The Israeli authorities’ refusal to allow the residents of annexed East Jerusalem to vote served as a welcome excuse. The real reason is likely different: Hamas, the Palestinian offshoot of the Muslim Brotherhood, had a good chance of ousting Fatah from power in the West Bank.

Against this backdrop, Hamas issued an ultimatum to the Israeli government on what is known as Jerusalem Day, on which the recapture of East Jerusalem by the Israeli army a year earlier has been commemorated since 1968. A patriotic march by Jewish nationalists was not cancelled, even after the tensions on the Temple Mount, but only when Hamas demanded the complete withdrawal of Israeli security forces in the afternoon. Netanyahu neglected to comply with this ultimatum. What followed were the first rockets fired on Jerusalem since 2014 and retaliation by the Israeli Air Force that same night.

Crushing Civilian Protest

The military escalation instigated by Hamas and responded to with unrelenting force by the Israeli Air Force accomplished one thing above all else: the civil protest with which the Palestinian population, not only in the West Bank but also in Israeli cities, expressed their outrage at the continuing occupation was abruptly silenced.
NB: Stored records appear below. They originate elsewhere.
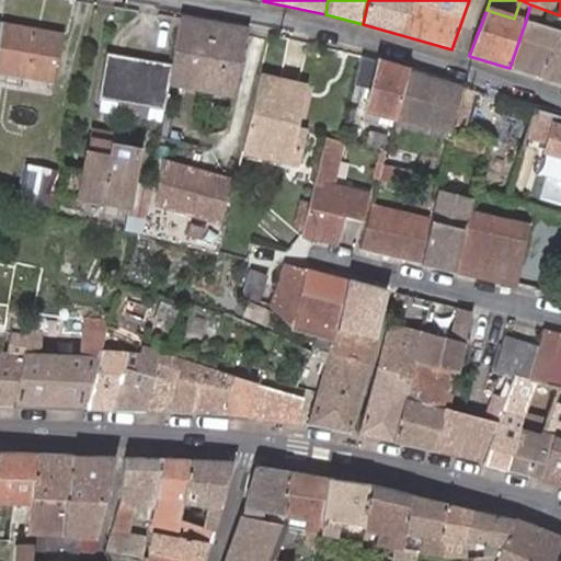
[(245,32),(179,19),(170,67),(167,82),(231,94),(245,32)]
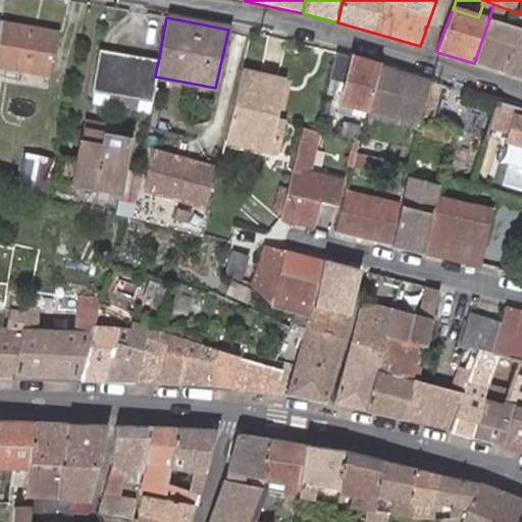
[(488,21),(474,63),(505,73),(517,37),(519,31),(488,21)]
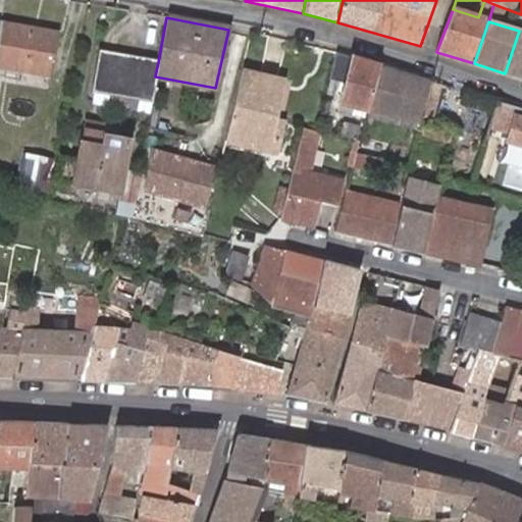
[(1,22),(0,28),(0,65),(50,76),(58,34),(1,22)]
Once again, the world’s attention is focused exclusively on Gaza and the armed confrontation between an Islamist militia and one of the best-equipped armies in the world. Reports of peaceful demonstrations being suppressed in Israeli and Palestinian cities are largely obscured by the fog of war.

Thus, for the time being, Netanyahu and Hamas leader Ismail Haniyeh have emerged victorious from this new Gaza war, in which 227 Palestinians and twelve Israelis have been killed so far. Neither is interested in a lasting solution to the conflict: Netanyahu is not because he can continue to reject negotiations over a two-state solution by pointing to the split between Hamas and Fatah. Haniyeh is not because renewed attacks on Israeli communities keep alive the myth of the effectiveness of military resistance against the occupying power.

Everyday life under the occupation, however, remains marked by exploitation, humiliation, and a perfidious system of elaborate transit permits for more than half a century now. At the same time, the number of Israeli settlements is growing—one million Israelis are to live in the occupied territories by 2030 if right-wing politicians have their way. It is already the case that Israeli settlement policy has ensured that these territories are cut up and fragmented. The hopes that the Oslo Accords of 1993 and 1995 contained the blueprint for an independent state have long since been dashed. Instead, Palestine resembles a patchwork quilt composed of 160 barely economically viable, politically highly volatile enclaves.

This is a reality that hardly anyone in Tel Aviv registers anymore, with the noble exception of demonstrations by civil society groups such as Standing Together and Peace Now. In the Knesset, only members of the socialist Hadash alliance and the odd Meretz deputy have spoken out against the war. The occupation was not an issue during the four election campaigns of the past two years. Meanwhile, Israeli airstrikes continue, as they did in Lebanon in 2006: the drone of F-16 fighter jets in the skies over Tel Aviv provides the soundtrack to a war that has terrified people in and around Gaza for eleven days. Every further day is one too many.